By Jennifer Liberto @jenlibertoNovember 7, 2012: 4:45 PM ET
Three top big-business groups extended an olive branch to President Obama on Wednesday, saying past rancor is "history," and it's time to "overcome gridlock" in Washington.
"I really don't think it's any secret that the business community has had reservations over the past four years, but today that is now history," said Jay Timmons, president of the National Association of Manufacturers. That organization counts Caterpillar(CAT), Crown Holdings(CCK) and Dow Chemical (DOW) as members.
But Timmons and business leaders still won't budge as far as tax hikes on the wealthy are concerned, maintaining that they should not go through this year.

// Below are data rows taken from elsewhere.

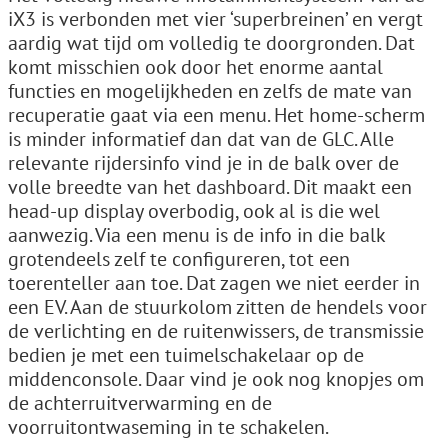
iX3 is verbonden met vier ‘superbreinen’ en vergt
aardig wat tijd om volledig te doorgronden. Dat
komt misschien ook door het enorme aantal
functies en mogelijkheden en zelfs de mate van
recuperatie gaat via een menu. Het home-scherm
is minder informatief dan dat van de GLC. Alle
relevante rijdersinfo vind je in de balk over de
volle breedte van het dashboard. Dit maakt een
head-up display overbodig, ook al is die wel
aanwezig. Via een menu is de info in die balk
grotendeels zelf te configureren, tot een
toerenteller aan toe. Dat zagen we niet eerder in
een EV. Aan de stuurkolom zitten de hendels voor
de verlichting en de ruitenwissers, de transmissie
bedien je met een tuimelschakelaar op de
middenconsole. Daar vind je ook nog knopjes om
de achterruitverwarming en de
voorruitontwaseming in te schakelen.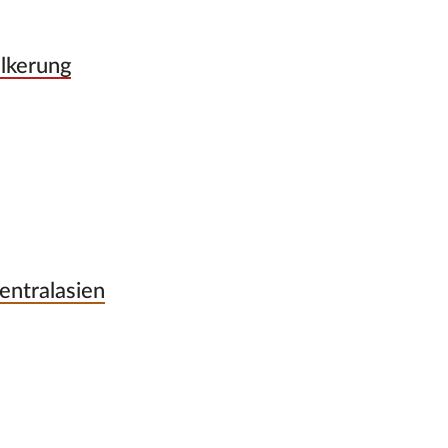
lkerung
entralasien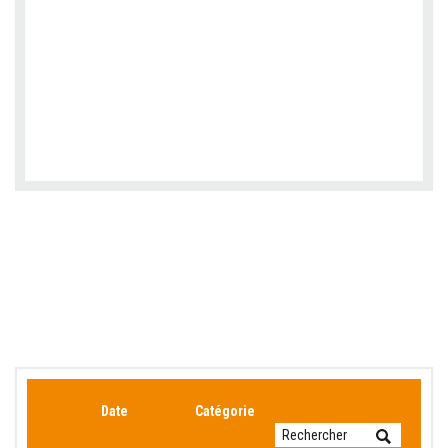
Date
Catégorie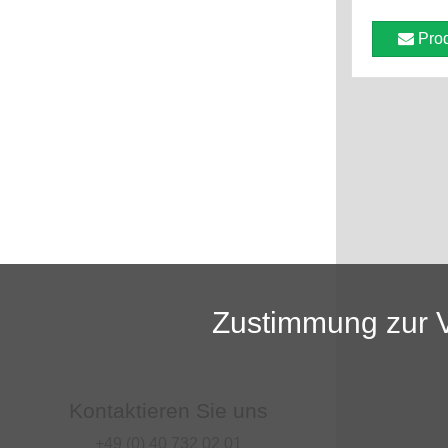
Prod
Zustimmung zur 
Kontaktieren Sie uns
+49 (0) 40 732 02 01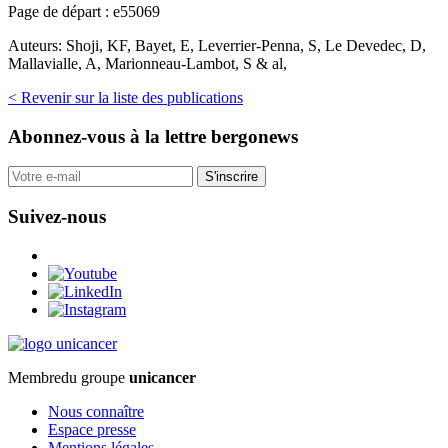
Page de départ :
e55069
Auteurs:
Shoji, KF, Bayet, E, Leverrier-Penna, S, Le Devedec, D,
Mallavialle, A, Marionneau-Lambot, S & al,
< Revenir sur la liste des publications
Abonnez-vous
à la lettre bergonews
S'inscrire
Suivez-nous
Membre
du groupe
unicancer
Nous connaître
Espace presse
Mentions légales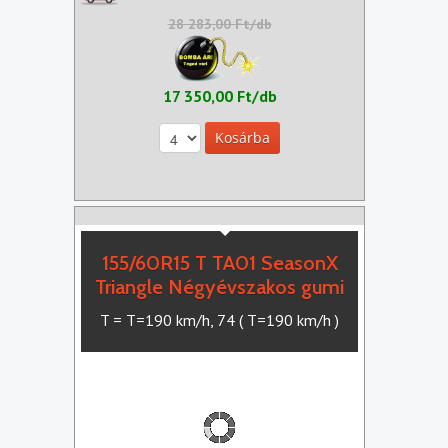
28 283,00 Ft/db
17 350,00 Ft/db
155/60R15 T TA01 SeasonX
Triangle Négyévszakos gumi
T = T=190 km/h, 74 ( T=190 km/h )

Leaders of the manufacturers group, as well as the Business Roundtable and the Business Industry Political Action Committee, all remain opposed to income tax hikes on the wealthiest Americans as a part of any deal to stop the nation from going over the fiscal cliff. That's the $7 trillion package of spending cuts and tax hikes set to kick in Jan. 2 if Congress doesn't act.
Timmons said that any talks about tax hikes should be a part of a broader discussion about reforms to the U.S. tax code that aim to increase economic growth, not the fiscal cliff talks.
What the heck is the fiscal cliff?
"Clearly a tax increase is not going to resolve the fiscal cliff," said Greg Casey, head of the Business Industry Political Action Committee, a group that funds campaigns of business-friendly candidates. Contributors include Lockheed Martin(LMT), Pricewaterhouse Coopers, International Paper (IP)and PPL Corp(PPL).
John Engler, a three-term Republican governor of Michigan and president of the Business Roundtable, said Congress and Obama should extend all tax cuts and delay all spending cuts for a year. Members of the Business Roundtable include CEOs of some of the nation's largest companies such as Boeing(BA), Honeywell International(HON), and General Electric(GE).